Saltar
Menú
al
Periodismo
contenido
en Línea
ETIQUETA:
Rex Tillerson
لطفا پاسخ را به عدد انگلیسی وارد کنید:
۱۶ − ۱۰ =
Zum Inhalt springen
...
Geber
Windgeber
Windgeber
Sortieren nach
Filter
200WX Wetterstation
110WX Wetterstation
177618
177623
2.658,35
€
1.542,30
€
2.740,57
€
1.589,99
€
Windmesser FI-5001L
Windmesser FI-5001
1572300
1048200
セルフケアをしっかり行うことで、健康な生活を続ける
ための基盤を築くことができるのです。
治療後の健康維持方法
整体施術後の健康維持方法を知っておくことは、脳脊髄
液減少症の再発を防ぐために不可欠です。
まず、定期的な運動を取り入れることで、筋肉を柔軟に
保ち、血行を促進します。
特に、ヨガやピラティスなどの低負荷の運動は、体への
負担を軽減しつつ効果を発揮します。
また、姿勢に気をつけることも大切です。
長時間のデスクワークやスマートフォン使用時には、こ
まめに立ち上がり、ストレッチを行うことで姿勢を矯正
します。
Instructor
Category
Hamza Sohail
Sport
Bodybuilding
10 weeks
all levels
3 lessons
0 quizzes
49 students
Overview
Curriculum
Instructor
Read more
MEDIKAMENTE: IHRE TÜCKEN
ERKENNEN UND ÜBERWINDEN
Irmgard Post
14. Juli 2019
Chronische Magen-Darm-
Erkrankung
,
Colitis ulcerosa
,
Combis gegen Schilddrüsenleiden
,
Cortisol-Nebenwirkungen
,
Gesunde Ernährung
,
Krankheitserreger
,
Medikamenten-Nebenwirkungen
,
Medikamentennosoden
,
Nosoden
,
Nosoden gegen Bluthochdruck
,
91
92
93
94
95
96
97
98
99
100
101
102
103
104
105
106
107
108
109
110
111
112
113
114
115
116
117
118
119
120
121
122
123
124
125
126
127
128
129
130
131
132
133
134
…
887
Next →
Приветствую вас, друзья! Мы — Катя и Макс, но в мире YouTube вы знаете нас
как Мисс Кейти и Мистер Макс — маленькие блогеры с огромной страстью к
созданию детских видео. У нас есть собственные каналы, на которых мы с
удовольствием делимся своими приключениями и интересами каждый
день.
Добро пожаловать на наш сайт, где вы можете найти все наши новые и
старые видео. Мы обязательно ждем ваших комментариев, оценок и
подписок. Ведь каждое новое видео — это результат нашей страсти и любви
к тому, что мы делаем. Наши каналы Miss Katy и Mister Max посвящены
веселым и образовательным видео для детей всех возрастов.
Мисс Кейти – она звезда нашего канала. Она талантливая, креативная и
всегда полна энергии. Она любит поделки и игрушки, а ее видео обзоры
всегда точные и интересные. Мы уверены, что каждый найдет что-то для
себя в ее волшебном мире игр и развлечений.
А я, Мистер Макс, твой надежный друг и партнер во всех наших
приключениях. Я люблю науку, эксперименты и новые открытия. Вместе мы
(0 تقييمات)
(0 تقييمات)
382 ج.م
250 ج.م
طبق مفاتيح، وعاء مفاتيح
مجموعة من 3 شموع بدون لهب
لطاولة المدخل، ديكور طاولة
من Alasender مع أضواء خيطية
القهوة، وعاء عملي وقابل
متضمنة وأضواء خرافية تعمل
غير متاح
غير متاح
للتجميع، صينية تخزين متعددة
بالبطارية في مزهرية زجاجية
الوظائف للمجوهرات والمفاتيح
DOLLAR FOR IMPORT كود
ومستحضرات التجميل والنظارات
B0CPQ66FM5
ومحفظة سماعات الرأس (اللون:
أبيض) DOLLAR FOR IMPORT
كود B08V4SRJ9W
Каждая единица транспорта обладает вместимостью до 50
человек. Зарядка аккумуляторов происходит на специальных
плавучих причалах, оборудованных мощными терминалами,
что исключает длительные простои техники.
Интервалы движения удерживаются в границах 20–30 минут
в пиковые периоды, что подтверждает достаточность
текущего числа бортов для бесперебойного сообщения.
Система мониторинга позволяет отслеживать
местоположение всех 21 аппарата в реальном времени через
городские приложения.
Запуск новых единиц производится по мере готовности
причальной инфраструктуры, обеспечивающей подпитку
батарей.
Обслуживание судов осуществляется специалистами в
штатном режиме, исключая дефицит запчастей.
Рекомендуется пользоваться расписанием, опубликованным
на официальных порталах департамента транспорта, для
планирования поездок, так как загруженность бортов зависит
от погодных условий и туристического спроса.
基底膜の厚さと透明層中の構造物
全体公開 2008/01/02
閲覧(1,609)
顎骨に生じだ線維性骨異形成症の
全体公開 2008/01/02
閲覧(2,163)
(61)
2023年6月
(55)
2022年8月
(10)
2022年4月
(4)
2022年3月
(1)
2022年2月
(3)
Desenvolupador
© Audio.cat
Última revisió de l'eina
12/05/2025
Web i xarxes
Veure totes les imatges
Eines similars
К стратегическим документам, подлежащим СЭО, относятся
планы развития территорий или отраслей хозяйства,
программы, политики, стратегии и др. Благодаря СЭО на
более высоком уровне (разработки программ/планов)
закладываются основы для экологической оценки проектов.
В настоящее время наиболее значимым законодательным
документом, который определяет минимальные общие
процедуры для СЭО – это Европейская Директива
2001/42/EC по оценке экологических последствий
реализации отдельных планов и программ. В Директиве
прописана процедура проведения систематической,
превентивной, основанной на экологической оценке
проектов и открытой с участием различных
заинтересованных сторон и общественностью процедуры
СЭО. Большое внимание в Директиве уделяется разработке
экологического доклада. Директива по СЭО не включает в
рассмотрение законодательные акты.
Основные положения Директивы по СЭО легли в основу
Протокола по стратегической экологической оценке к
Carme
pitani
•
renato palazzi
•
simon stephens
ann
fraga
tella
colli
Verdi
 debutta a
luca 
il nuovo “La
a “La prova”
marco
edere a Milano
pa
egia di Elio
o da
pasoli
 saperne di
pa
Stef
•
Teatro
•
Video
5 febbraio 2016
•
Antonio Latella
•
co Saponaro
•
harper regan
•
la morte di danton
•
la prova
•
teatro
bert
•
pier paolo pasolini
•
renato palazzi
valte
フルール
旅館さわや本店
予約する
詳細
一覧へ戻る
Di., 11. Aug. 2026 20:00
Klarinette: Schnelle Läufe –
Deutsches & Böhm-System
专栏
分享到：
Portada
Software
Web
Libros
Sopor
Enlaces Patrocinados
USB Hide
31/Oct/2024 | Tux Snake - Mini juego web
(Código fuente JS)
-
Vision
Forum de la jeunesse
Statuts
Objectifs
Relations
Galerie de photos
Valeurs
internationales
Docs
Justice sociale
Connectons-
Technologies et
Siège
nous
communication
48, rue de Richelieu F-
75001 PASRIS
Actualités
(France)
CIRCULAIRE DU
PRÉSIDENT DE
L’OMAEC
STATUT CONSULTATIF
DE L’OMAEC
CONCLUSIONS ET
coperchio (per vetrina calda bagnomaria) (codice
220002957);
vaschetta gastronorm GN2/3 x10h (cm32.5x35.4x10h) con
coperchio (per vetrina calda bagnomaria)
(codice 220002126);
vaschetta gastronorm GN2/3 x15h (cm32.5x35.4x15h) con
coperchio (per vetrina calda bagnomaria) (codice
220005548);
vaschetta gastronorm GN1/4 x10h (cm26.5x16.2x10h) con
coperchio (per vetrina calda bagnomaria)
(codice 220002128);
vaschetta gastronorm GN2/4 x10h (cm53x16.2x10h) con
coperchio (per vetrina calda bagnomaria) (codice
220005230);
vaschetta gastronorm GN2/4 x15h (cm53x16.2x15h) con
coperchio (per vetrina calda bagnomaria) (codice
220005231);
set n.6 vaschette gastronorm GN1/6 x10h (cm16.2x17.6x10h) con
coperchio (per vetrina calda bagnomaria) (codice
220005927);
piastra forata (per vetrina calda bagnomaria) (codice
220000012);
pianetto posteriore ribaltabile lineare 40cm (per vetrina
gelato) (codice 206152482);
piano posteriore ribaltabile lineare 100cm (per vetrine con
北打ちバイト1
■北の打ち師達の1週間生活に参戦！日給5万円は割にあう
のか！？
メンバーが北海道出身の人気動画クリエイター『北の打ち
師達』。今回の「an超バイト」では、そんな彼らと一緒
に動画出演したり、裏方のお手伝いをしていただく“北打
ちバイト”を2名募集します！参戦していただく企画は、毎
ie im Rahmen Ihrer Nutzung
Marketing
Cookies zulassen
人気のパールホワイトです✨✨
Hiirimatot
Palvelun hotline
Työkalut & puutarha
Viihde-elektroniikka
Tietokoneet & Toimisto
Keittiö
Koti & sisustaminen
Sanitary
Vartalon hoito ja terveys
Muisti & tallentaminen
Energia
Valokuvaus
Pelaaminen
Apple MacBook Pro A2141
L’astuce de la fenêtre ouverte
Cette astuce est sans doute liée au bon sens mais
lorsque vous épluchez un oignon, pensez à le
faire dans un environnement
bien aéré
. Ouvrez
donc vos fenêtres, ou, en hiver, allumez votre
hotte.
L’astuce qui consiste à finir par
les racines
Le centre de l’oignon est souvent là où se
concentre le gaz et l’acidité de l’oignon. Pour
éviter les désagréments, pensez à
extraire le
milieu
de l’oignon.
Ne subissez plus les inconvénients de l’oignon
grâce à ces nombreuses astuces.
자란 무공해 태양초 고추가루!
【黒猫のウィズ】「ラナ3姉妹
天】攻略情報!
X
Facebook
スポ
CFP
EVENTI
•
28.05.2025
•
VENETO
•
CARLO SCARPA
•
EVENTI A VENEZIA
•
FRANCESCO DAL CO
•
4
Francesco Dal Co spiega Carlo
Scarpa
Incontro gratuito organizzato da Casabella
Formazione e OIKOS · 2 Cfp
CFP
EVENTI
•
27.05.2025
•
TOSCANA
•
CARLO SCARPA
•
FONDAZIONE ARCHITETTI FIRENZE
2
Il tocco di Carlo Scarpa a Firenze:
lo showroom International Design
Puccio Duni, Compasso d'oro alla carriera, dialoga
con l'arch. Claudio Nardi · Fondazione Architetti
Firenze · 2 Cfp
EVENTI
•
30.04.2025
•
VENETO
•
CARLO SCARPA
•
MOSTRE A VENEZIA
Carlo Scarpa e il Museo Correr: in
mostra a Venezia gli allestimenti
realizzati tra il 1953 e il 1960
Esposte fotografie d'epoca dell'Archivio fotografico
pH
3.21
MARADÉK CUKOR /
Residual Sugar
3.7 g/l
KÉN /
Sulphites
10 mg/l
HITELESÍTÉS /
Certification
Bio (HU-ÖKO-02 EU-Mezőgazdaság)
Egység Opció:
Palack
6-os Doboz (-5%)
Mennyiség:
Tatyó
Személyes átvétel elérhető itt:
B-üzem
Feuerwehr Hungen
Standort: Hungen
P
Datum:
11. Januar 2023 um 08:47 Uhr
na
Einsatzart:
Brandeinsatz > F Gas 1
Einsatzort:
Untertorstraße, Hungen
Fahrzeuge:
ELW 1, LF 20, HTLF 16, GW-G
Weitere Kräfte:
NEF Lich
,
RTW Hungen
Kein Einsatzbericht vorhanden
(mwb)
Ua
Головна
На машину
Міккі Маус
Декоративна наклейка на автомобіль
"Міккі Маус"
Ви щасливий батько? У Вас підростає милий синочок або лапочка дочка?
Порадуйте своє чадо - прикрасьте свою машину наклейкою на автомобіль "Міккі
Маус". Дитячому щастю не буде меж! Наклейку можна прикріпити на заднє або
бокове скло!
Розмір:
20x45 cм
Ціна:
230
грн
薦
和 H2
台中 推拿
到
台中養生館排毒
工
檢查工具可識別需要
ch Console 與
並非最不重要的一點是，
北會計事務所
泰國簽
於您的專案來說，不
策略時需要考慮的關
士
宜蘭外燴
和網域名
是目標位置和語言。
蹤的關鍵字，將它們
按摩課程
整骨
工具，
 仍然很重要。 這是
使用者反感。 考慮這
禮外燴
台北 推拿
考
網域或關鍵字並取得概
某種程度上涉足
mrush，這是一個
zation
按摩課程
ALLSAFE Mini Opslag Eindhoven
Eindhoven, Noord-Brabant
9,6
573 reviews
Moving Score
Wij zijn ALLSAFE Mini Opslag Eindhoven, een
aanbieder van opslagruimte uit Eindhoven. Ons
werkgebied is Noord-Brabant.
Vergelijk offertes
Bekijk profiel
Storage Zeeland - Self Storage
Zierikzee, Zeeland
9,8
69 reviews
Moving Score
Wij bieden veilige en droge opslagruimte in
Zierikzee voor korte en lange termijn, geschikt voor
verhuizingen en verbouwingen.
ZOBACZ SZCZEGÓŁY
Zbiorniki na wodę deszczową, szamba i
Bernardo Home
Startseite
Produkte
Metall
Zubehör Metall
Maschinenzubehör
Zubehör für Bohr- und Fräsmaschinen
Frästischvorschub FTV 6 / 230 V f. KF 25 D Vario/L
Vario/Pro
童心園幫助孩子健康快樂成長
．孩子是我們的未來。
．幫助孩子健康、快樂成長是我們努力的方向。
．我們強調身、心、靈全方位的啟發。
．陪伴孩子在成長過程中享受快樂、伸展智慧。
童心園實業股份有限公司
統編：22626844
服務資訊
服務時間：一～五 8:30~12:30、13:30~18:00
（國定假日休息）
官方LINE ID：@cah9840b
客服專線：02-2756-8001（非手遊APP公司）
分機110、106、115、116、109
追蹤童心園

..............................

_Exercise instructions_
Copy the data above word for word, beginning with its first line and ending with the line that contains "всегда полна энергии.".

_Solution to this exercise_
Saltar
Menú
al
Periodismo
contenido
en Línea
ETIQUETA:
Rex Tillerson
لطفا پاسخ را به عدد انگلیسی وارد کنید:
۱۶ − ۱۰ =
Zum Inhalt springen
...
Geber
Windgeber
Windgeber
Sortieren nach
Filter
200WX Wetterstation
110WX Wetterstation
177618
177623
2.658,35
€
1.542,30
€
2.740,57
€
1.589,99
€
Windmesser FI-5001L
Windmesser FI-5001
1572300
1048200
セルフケアをしっかり行うことで、健康な生活を続ける
ための基盤を築くことができるのです。
治療後の健康維持方法
整体施術後の健康維持方法を知っておくことは、脳脊髄
液減少症の再発を防ぐために不可欠です。
まず、定期的な運動を取り入れることで、筋肉を柔軟に
保ち、血行を促進します。
特に、ヨガやピラティスなどの低負荷の運動は、体への
負担を軽減しつつ効果を発揮します。
また、姿勢に気をつけることも大切です。
長時間のデスクワークやスマートフォン使用時には、こ
まめに立ち上がり、ストレッチを行うことで姿勢を矯正
します。
Instructor
Category
Hamza Sohail
Sport
Bodybuilding
10 weeks
all levels
3 lessons
0 quizzes
49 students
Overview
Curriculum
Instructor
Read more
MEDIKAMENTE: IHRE TÜCKEN
ERKENNEN UND ÜBERWINDEN
Irmgard Post
14. Juli 2019
Chronische Magen-Darm-
Erkrankung
,
Colitis ulcerosa
,
Combis gegen Schilddrüsenleiden
,
Cortisol-Nebenwirkungen
,
Gesunde Ernährung
,
Krankheitserreger
,
Medikamenten-Nebenwirkungen
,
Medikamentennosoden
,
Nosoden
,
Nosoden gegen Bluthochdruck
,
91
92
93
94
95
96
97
98
99
100
101
102
103
104
105
106
107
108
109
110
111
112
113
114
115
116
117
118
119
120
121
122
123
124
125
126
127
128
129
130
131
132
133
134
…
887
Next →
Приветствую вас, друзья! Мы — Катя и Макс, но в мире YouTube вы знаете нас
как Мисс Кейти и Мистер Макс — маленькие блогеры с огромной страстью к
созданию детских видео. У нас есть собственные каналы, на которых мы с
удовольствием делимся своими приключениями и интересами каждый
день.
Добро пожаловать на наш сайт, где вы можете найти все наши новые и
старые видео. Мы обязательно ждем ваших комментариев, оценок и
подписок. Ведь каждое новое видео — это результат нашей страсти и любви
к тому, что мы делаем. Наши каналы Miss Katy и Mister Max посвящены
веселым и образовательным видео для детей всех возрастов.
Мисс Кейти – она звезда нашего канала. Она талантливая, креативная и
всегда полна энергии. Она любит поделки и игрушки, а ее видео обзоры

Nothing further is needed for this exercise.